Tasks to complete
A. List the words that the Esperanto discussion gives as examples of terms English takes from other languages.
B. Does the Esperanto discussion support each statement below? Answer yes or no, and quote the deciding words.
(i) One writer was once an active Esperantist.
(ii) Government officials who were Esperantists had strong influence over whether Esperanto was used officially.
(iii) Vietnamese is described as a family of languages.
C. Answer these questions from the Esperanto discussion.
(i) What is the title of Marcus Sikosek's book?
(ii) What does the text compare the diversity of "Chinese" to?
(iii) Which book is suggested as the possible source for "Your [1]"?

Page text
<<<<

No, there wasn’t. As a former Esperantist (very dedicated and active at the organizational level in UEA), I remember a lot of these claims being pitched to the public about how Esperanto was so esteemed here or there in history that it was almost used officially, but if you actually looked into the facts, never was serious consideration given to using Esperanto. At best there was just one or two government officials involved in these historical events who were Esperantists themselves, but they had no influence in this regard.

These are the sort of disingenuous claims about Esperanto that Marcus Sikosek sought to debunk in his book Esperanto sen mitoj, and they do more harm than good to Esperanto and they make the movement look kooky.


Esperanto, no, but there were several attempts at an alphabet. They all foundered because "Chinese" is actually a language family as diverse as the Romance languages, but that use Mandarin in ideograms as their writing system.


Vietnamese seems fine using the Latin script.


Vietnamese is one language. Imagine that French and Italian decided to agree on a writing system but insisted that the word for "dog" had to be spelled the same way in both.


Just like in Chinese languages/dialects.


Your [1] could be Walther J. Ong's Orality and Literacy? It goes into differences between cultures rooted in written/oral language, and has several examples where words that are "missing" from or present in a language reflect the way the speakers think and reason.


> And that's not necessarily a good thing.

Nothing is 100% gain or loss.

But I believe there is nothing in our current situation that is worth more than having a united humanity, which can only happen if well all can understand each others.

> There are some things that are simply untranslatable to English - these words/concepts are closely tied to the way we live

It's ok, you can use the native word in an english sentence. English does that all the time: "je ne sais quoi" (french), "taxi" (turkish), "pizza" (italien), etc.

> Now if everyone in my town starts speaking only English suddenly, it would definitely affect the way they think[1], function, and would inevitable change the culture.

Yes. Change is inevitable anyway. But we can choose to change in one direction. I think the direction of uniting the human specie is the best choice.

>>>>

Excerpted records
<<<<

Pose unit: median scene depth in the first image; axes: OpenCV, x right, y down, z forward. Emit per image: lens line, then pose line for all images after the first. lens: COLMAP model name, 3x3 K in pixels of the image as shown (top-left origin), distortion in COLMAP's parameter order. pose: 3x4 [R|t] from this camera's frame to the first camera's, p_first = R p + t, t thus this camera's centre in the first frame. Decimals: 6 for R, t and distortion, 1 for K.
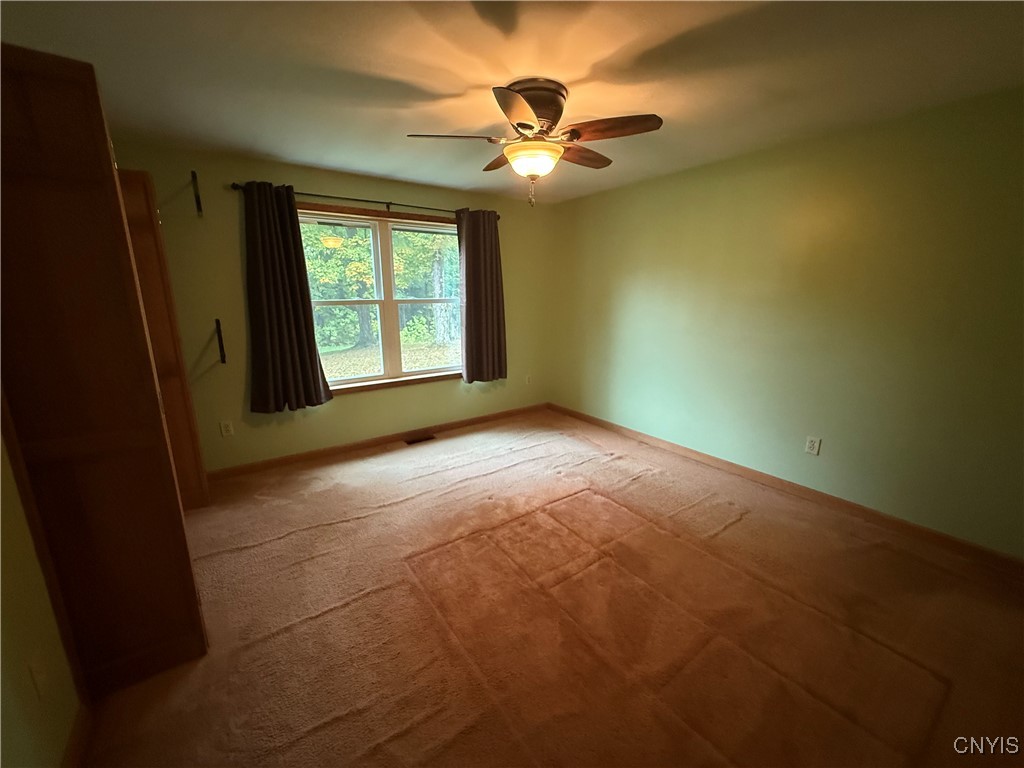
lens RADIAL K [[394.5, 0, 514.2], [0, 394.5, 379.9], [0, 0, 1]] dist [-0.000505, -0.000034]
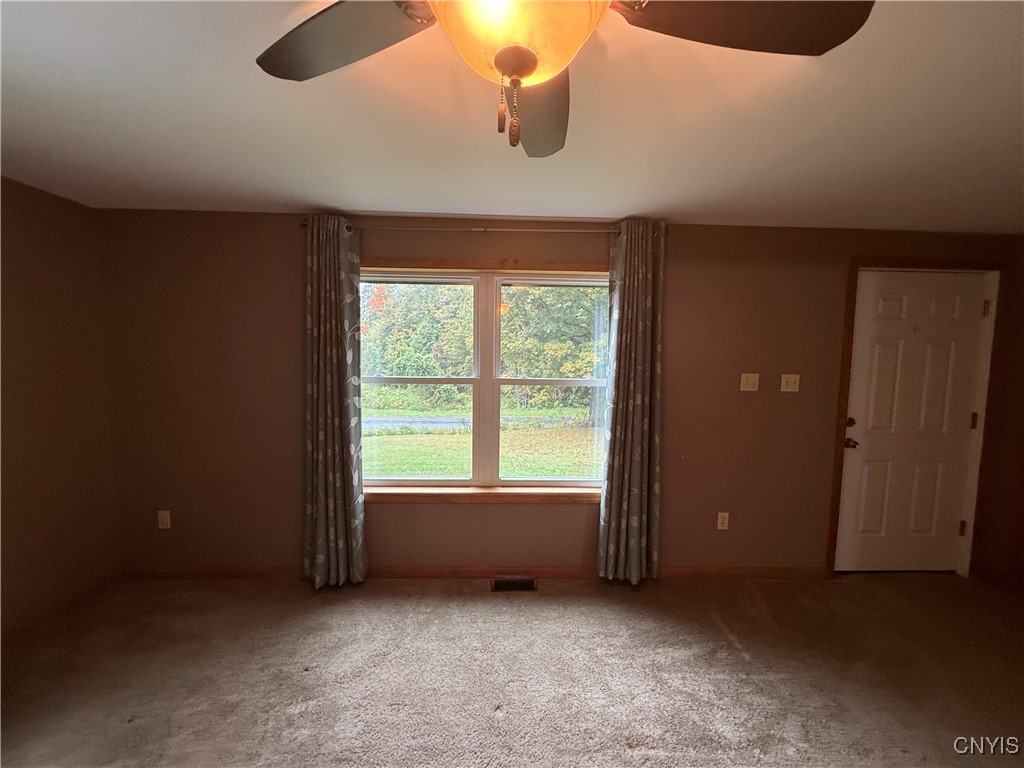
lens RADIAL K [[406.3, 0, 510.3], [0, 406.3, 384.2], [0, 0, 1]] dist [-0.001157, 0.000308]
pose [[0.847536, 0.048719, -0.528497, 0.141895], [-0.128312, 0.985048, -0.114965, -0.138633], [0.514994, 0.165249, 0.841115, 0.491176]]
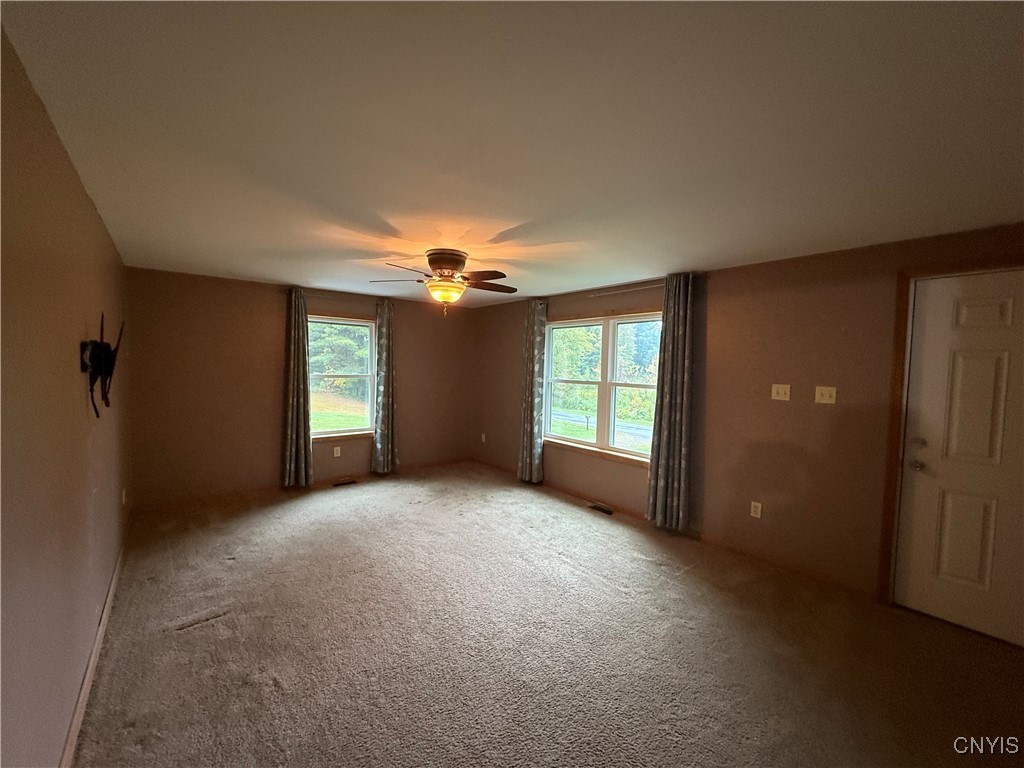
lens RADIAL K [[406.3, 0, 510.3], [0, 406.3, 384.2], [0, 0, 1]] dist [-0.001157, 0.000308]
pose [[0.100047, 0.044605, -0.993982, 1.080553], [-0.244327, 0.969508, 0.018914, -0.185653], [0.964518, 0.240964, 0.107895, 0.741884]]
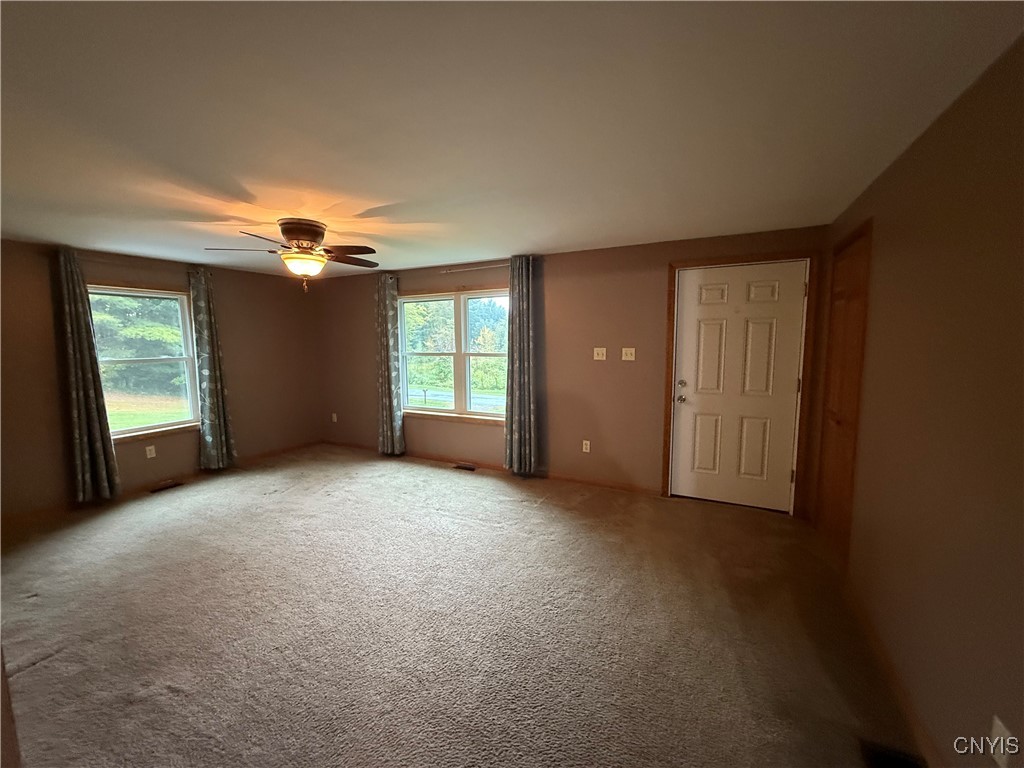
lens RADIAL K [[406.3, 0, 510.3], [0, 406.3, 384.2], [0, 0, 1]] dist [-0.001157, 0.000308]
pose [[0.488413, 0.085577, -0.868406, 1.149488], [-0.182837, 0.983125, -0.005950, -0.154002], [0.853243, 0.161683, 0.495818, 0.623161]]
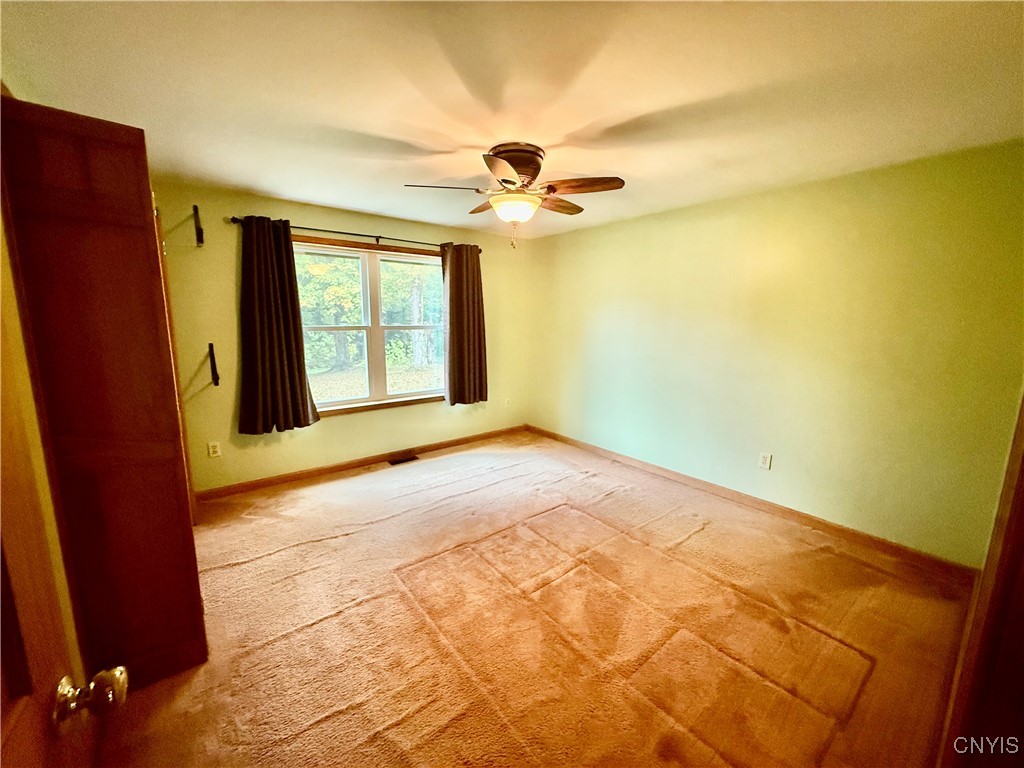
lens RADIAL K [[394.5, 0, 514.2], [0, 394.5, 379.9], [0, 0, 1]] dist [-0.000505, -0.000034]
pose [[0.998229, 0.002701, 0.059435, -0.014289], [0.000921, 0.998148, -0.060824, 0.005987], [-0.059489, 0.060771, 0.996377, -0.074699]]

>>>>
<<<<

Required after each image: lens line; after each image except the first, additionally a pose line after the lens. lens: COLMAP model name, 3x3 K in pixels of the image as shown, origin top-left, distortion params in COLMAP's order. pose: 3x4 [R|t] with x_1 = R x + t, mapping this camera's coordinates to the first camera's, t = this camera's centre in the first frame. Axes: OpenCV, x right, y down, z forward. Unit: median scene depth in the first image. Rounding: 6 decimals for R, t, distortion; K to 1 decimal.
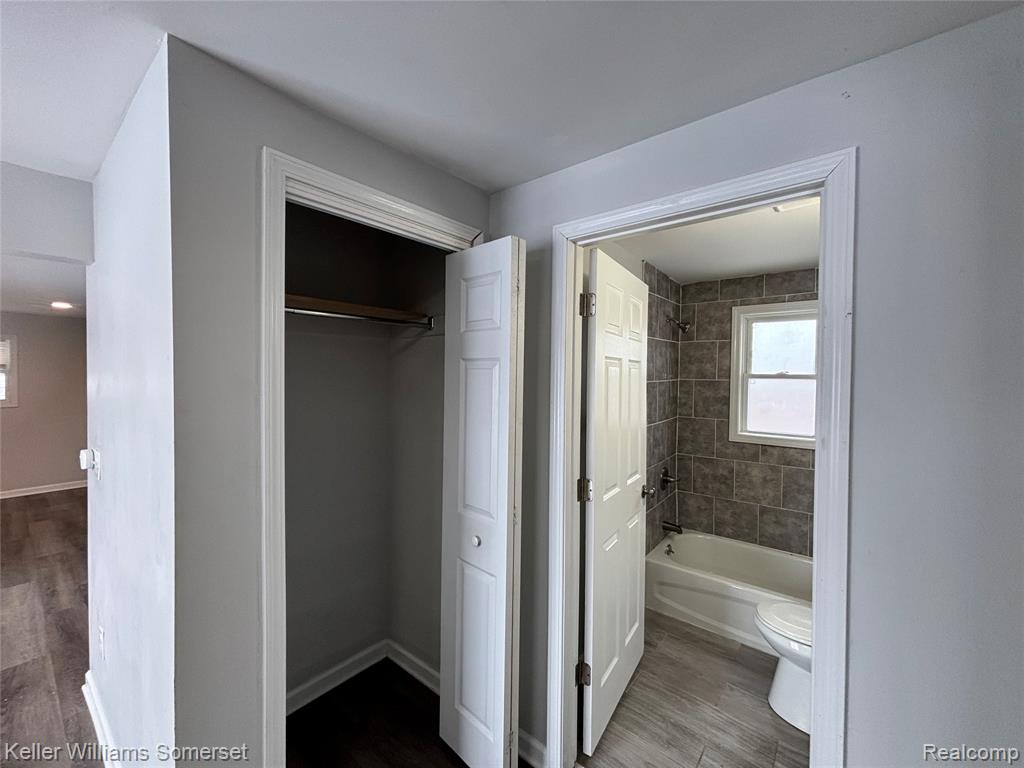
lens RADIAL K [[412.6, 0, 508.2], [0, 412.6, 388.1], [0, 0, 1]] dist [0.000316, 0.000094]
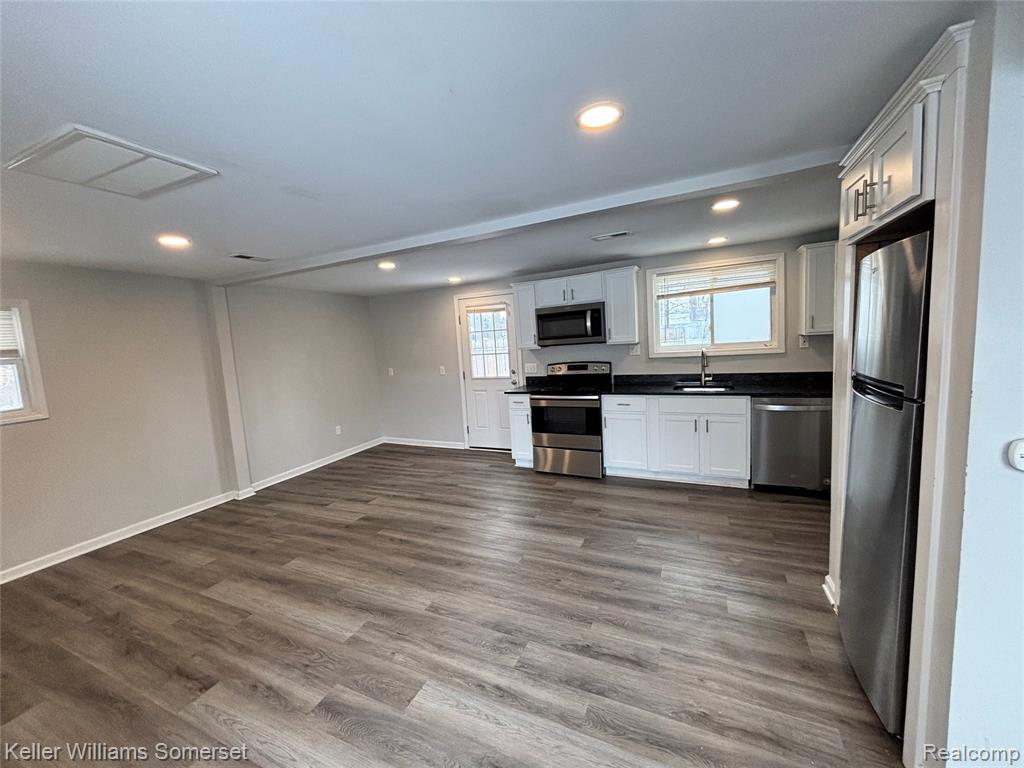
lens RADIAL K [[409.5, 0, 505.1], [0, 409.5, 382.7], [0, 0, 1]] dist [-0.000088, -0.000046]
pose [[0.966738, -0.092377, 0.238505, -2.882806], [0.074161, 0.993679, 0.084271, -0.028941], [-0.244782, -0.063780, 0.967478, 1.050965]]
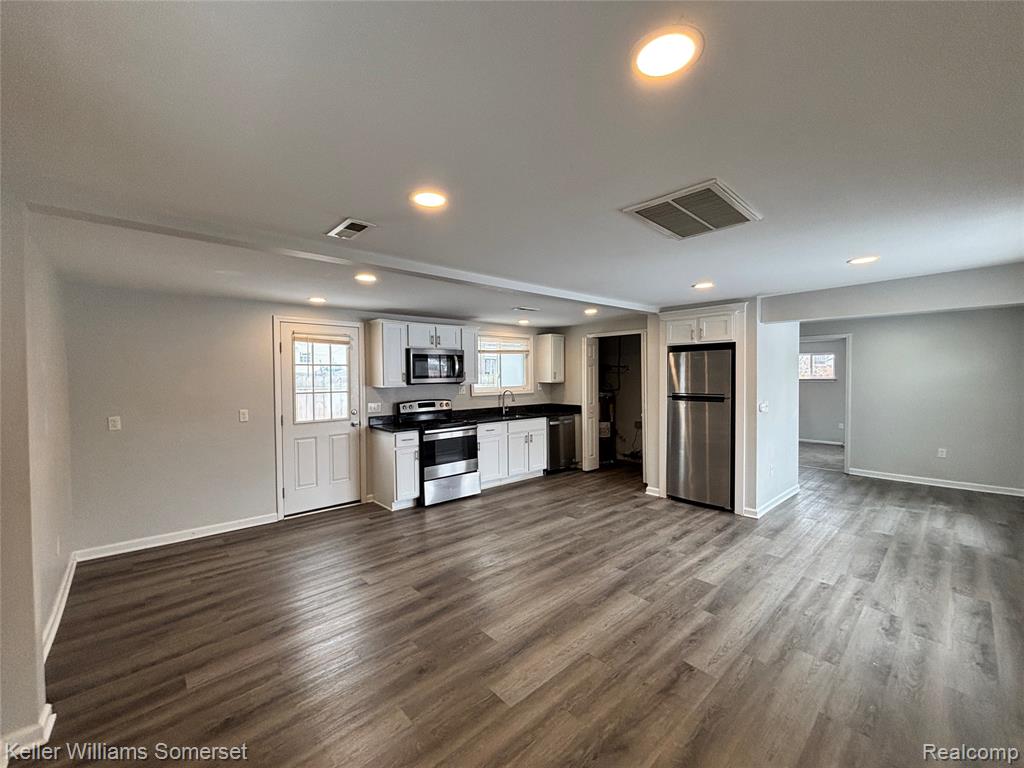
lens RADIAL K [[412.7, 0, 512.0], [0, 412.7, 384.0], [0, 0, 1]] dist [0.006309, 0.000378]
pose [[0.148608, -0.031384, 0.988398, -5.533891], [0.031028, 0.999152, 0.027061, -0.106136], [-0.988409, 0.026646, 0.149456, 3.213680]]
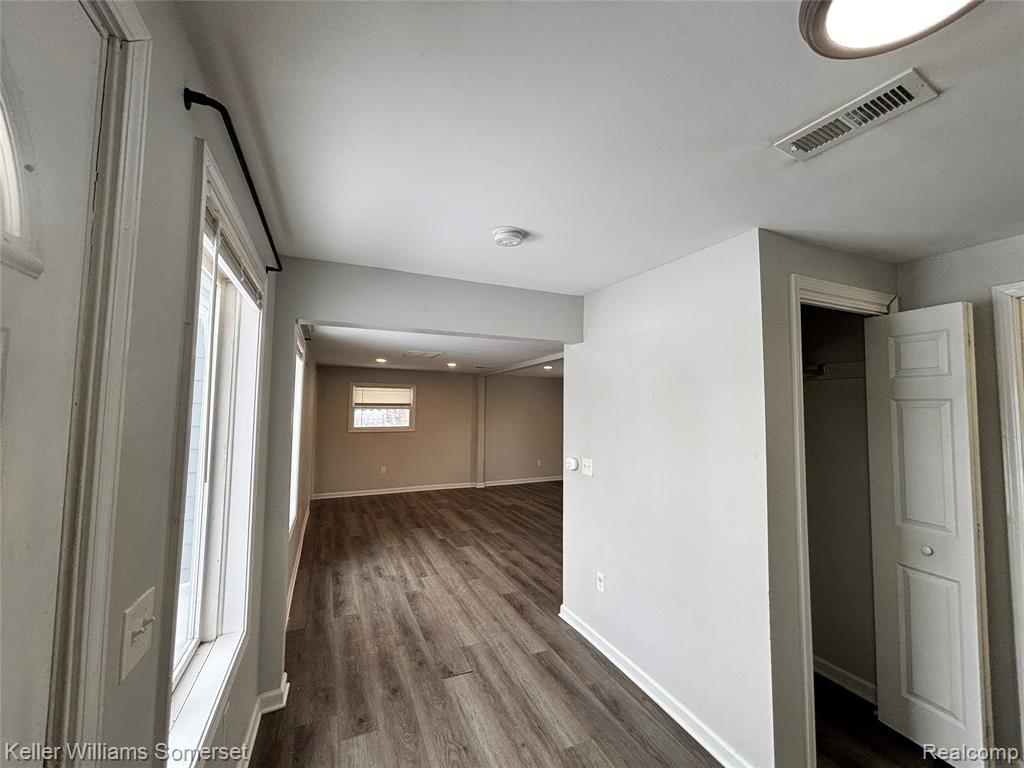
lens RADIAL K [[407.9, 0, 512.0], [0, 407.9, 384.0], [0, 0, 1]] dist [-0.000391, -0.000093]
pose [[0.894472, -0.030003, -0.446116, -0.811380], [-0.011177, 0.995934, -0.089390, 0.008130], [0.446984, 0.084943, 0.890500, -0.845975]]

>>>>

Solutions to the tasks
A. "je ne sais quoi", "taxi", "pizza"

B.
(i) Yes: "As a former Esperantist (very dedicated and active at the organizational level in UEA)"
(ii) No: "they had no influence in this regard"
(iii) No: "Vietnamese is one language."

C.
(i) Esperanto sen mitoj
(ii) The Romance languages
(iii) Walther J. Ong's Orality and Literacy